The Wish List idea was the biggest hit, with Zoe finding many pros, and the only con really being the potential for no surprise when giving the gift. But, also thought if the potential recipient was constantly adding items to their Wish List, that the element of surprise may still remain due to the volume of items in their list.
After sharing the draft sketches with Zoe, and listening to her feedback, the ‘Wish List’ idea was chosen as her favourite. Reflecting on her input from the previous session, it was time to ideate on the feedback and generate a revised solution.
Solution: WISH LIST website
Users can save items from any online merchant or store to their Wish List account. Then can then connect with their friends and family to access the items they have saved. Lists provide a photo of items, the date items were added by the User, the price, and a “Buy Item” button that will purchase the item from the original store or merchant.
A quick digital prototype of the site was created and presented. Zoe was quite pleased with the solutions to her concerns, as well as the simple layout.
The primary issue faced by Zoe was stress. She wanted to be able to give items that would be used, appreciated or that the recipient would find value in. Being able to browse her friends Wish List lists would save her both time and stress, and would eliminate the need to resort to just asking loved ones directly what they would like for any given occasion.
What can be improved?
The element of surprise for the gift items. Zoe was concerned that through the process made the experience easier for her, it may take the fun out of the experience as a whole because there would be no surprises for the recipients. Including a recommendations feature based on the Users saved items would help to improve this aspect.
A question regarding duplicated gifts was brought up. For instance, a wedding registry will remove items as they are purchased, but doing that on this site could ruin a birthday or Christmas surprise. It was decided that marking an item as ‘purchased’ would only be visible to friends, and not the actual recipient.
A browser extension (similar to the Pinterest extension) would be valuable to increase the ability of Users to save items to their account from sites across the web. The site could also send reminders for upcoming birthdays, anniversaries, and occasions.

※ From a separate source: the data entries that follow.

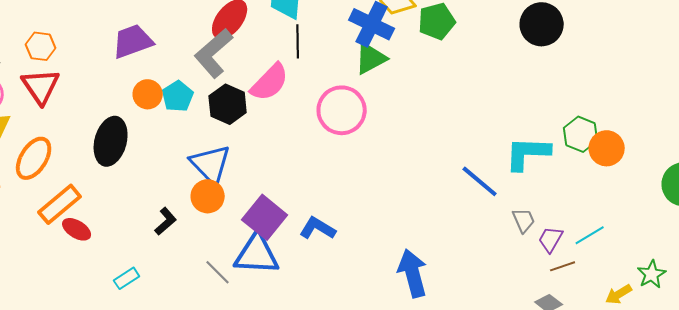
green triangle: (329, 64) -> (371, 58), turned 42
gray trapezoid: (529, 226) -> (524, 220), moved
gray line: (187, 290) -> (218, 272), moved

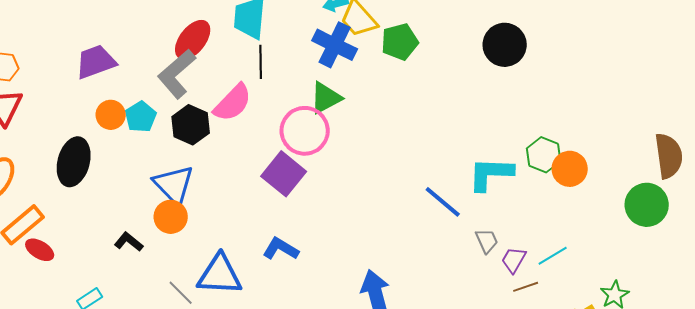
green triangle: (371, 58) -> (326, 98), moved
purple square: (265, 217) -> (284, 174), moved
black L-shape: (166, 221) -> (129, 242), turned -100

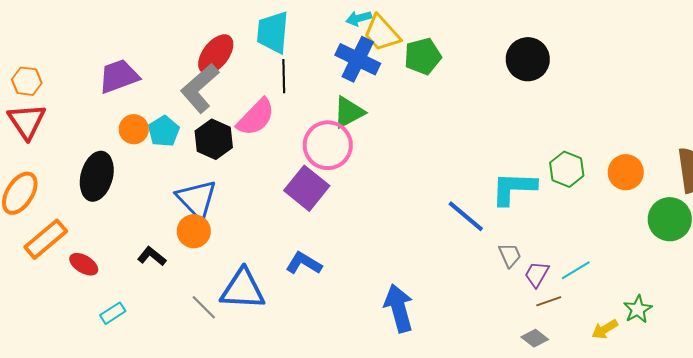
orange circle: (570, 169) -> (626, 172), moved
red ellipse: (40, 250) -> (84, 264), moved

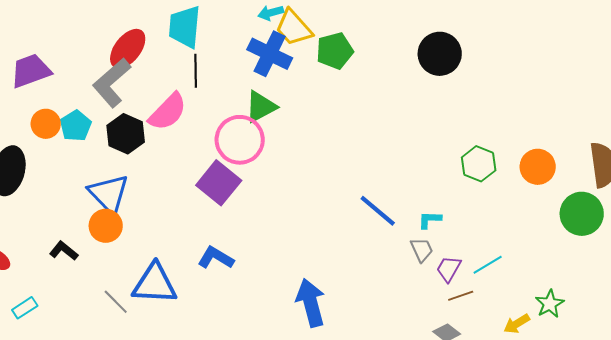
cyan L-shape: (514, 188) -> (430, 220), moved, size x0.5

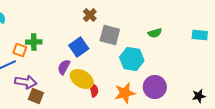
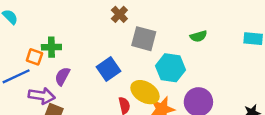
blue square: (79, 47) -> (109, 69), moved
purple semicircle: (64, 67) -> (62, 76), moved
yellow ellipse: (82, 79) -> (145, 92), moved

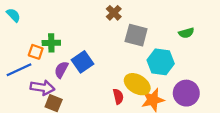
blue square: (109, 69) -> (83, 62), moved

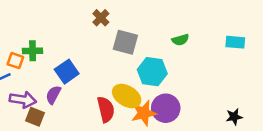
purple semicircle: (61, 70) -> (53, 95), moved
purple circle: (186, 93) -> (166, 108), moved
red semicircle: (118, 96) -> (106, 109), size x1.5

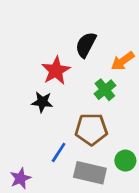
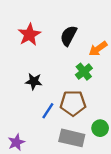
red star: (56, 71) -> (29, 35), moved
blue line: (59, 152) -> (48, 111), moved

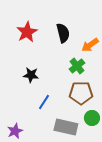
black semicircle: (69, 36) -> (63, 33), turned 138
brown pentagon: (73, 103) -> (81, 93), moved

Engaging and testing with a real person changed the direction my prototype took because my partner had many questions, and I had to work out the answers to all of them very quickly. Also, her personal reactions and feedback on the proposed ideas helped to identify potential new issues or challenges in the gift-giving experience. Being able to discuss and brainstorm in real-time with my partner was truly beneficial to the iteration of the design.
Showing my rough, unfinished work to another person was difficult and uncomfortable at first, as I have never been a fan of showing ‘in progress’ work. The creative discussion, and explaining that the ideas and sketches were just rough starting points from which to build helped, and as the exercise progressed I felt more comfortable. The short timelines also were beneficial, as I didn’t really have time to focus on being uncomfortable in my presentation of ideas.
Initially, the quick iterative cycles seemed very fast! But, as the exercise continued, and I became more comfortable with the process, and the pace seemed more steady and normalized. I also have a tendency to overthink or focus on the small details, and the pace of this exercise didn’t allow for that. Though it was a much different pace and style from which I usually work, the exercise was exciting, fun, and produced some good results.
Now, with a deeper understanding of how to improve the gift-giving experience, for both the Giver and the Recipient, it’s time to start putting together that Christmas list.